Record amount of snow fell in Charlottetown Wednesday

Dave Stewart
Published on January 23, 2014

Harry Ni, Charlottetown, shovels the snow from his driveway after Wednesday’s blizzard. After the gusts up to 82 kilometers per hour, and 27 centimeters of snow, people are trying to get things back to normal.

Wednesday's storm produced a record snowfall for Charlottetown.

Linda Libby, meteorologist with Environment Canada, said the Island capital received 37.4 centimetres, establishing a brand new benchmark for the Jan. 22 date on the calendar.


Prior to Wednesday, the biggest snowfall on record for Charlottetown on Jan. 22 was 17.8 centimetres, which fell in 2002.

However, it is not a one-day record in the month of January for Charlottetown. Many people still talk about the Jan. 1, 2009 storm which dumped a whopping 51.8 centimetres on the capital area.

What makes Wednesday's storm really odd is that Summerside, roughly a 50-minute drive west of Charlottetown, only received 12.1 centimetres. North Point, by the way, received 23 centimetres. Stratford got 40 cm while Alliston received 17 cm.

"We had some of our voluntary observers out there indicating quite a variety of amounts, anywhere from about 25 (centimetres) up to a couple of locations with over 30,'' Libby said. "We have a voluntary observer out in Elmwood (central Queens County) and he came up with nearly 38 (centimetres).''

Wind gusts were measured at 70 kilometres an hour in Charlottetown, 78 in North Point, 70 in Harrington and 83 in East Point.

Libby said those winds made for whiteout conditions and high snow drifts, some of them 80 centimetres high

For snow weary Charlottetown, which got more than 130 centimetres in three weeks in December, it's yet another sign that this is one of those old fashioned winters. Thankfully, the 10-day January thaw lessened the blow.

Coun. Terry Bernard, chairman of the city's public works committee, says snow-clearing crews were scheduled to be out in full force Wednesday night, clearing parking spots in the downtown, for example.

Bernard said plows were called off city roads between 10:30 p.m. Wednesday and 1 a.m. Thursday due to poor visibility. Sidewalk units were out working by 3 a.m. Thursday.

The first priority after any snowfall, he says, is to keep the streets open. After that, the city goes back in and pulls the snow out from parking spaces into the middle of the road and uses blowers to transfer the snow into trucks.

Bernard says it will take the city at least three days to completely clear the city.

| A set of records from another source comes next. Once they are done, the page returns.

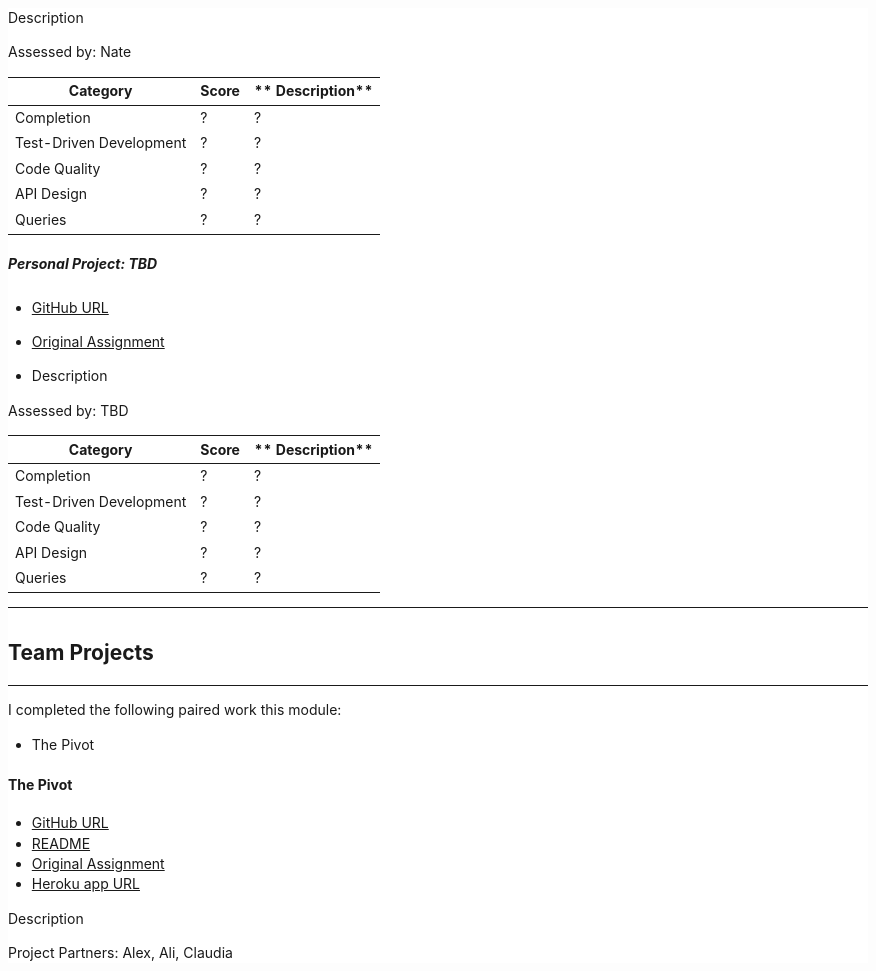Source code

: Description

Assessed by: Nate

|  **Category**           | **Score**| ** Description**                                                                                 |
|-------------------------|----------|--------------------------------------------------------------------------------------------------|
| Completion    | ?        | ?                 |
| Test-Driven Development | ?   | ?                |
| Code Quality  | ?     | ?                 |
| API Design                     | ?      | ?      |
| Queries                | ?      | ?        |

##### Personal Project: TBD

* [GitHub URL](TBD)
* [Original Assignment](TBD)

* Description

Assessed by: TBD

|  **Category**           | **Score**| ** Description**                                                                                 |
|-------------------------|----------|--------------------------------------------------------------------------------------------------|
| Completion    | ?        | ?                 |
| Test-Driven Development | ?   | ?                |
| Code Quality  | ?     | ?                 |
| API Design                     | ?      | ?      |
| Queries                | ?      | ?        |


---

## __Team Projects__

---
I completed the following paired work this module:

* The Pivot

#### The Pivot
* [GitHub URL](https://github.com/lingtran/the_pivot)
* [README](https://github.com/lingtran/the_pivot/blob/master/README.md)
* [Original Assignment](https://github.com/turingschool/lesson_plans/blob/master/ruby_03-professional_rails_applications/the_pivot.md)
* [Heroku app URL](http://ziba.herokuapp.com/)

Description

Project Partners: Alex, Ali, Claudia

"Once you get up to 25 centimetres it usually takes longer but they're telling me this stuff is pretty light. It (takes) a maximum of five days but probably within three days it will be hauled and gone,'' Bernard said.

Libby said Environment Canada is keeping its eye on two systems, one for Saturday and another on Monday, but neither one is expected to amount to much, although AccuWeather is still talking about the potential for a nor'easter in northeastern Canada.

"We'll get a little bit of snow Saturday afternoon,'' she said. "Most of it appears to be falling as rain in the evening here.''

So, it looks like 2-4 cm of snow followed by 10-15 millimetres of rain on Saturday with temperatures climbing to plus-4.

As for Monday, Libby said the track could always change but, as of Thursday, it looked that nor'easter is going to be "much, much weaker'' than originally thought, with temperatures again climbing to plus-4.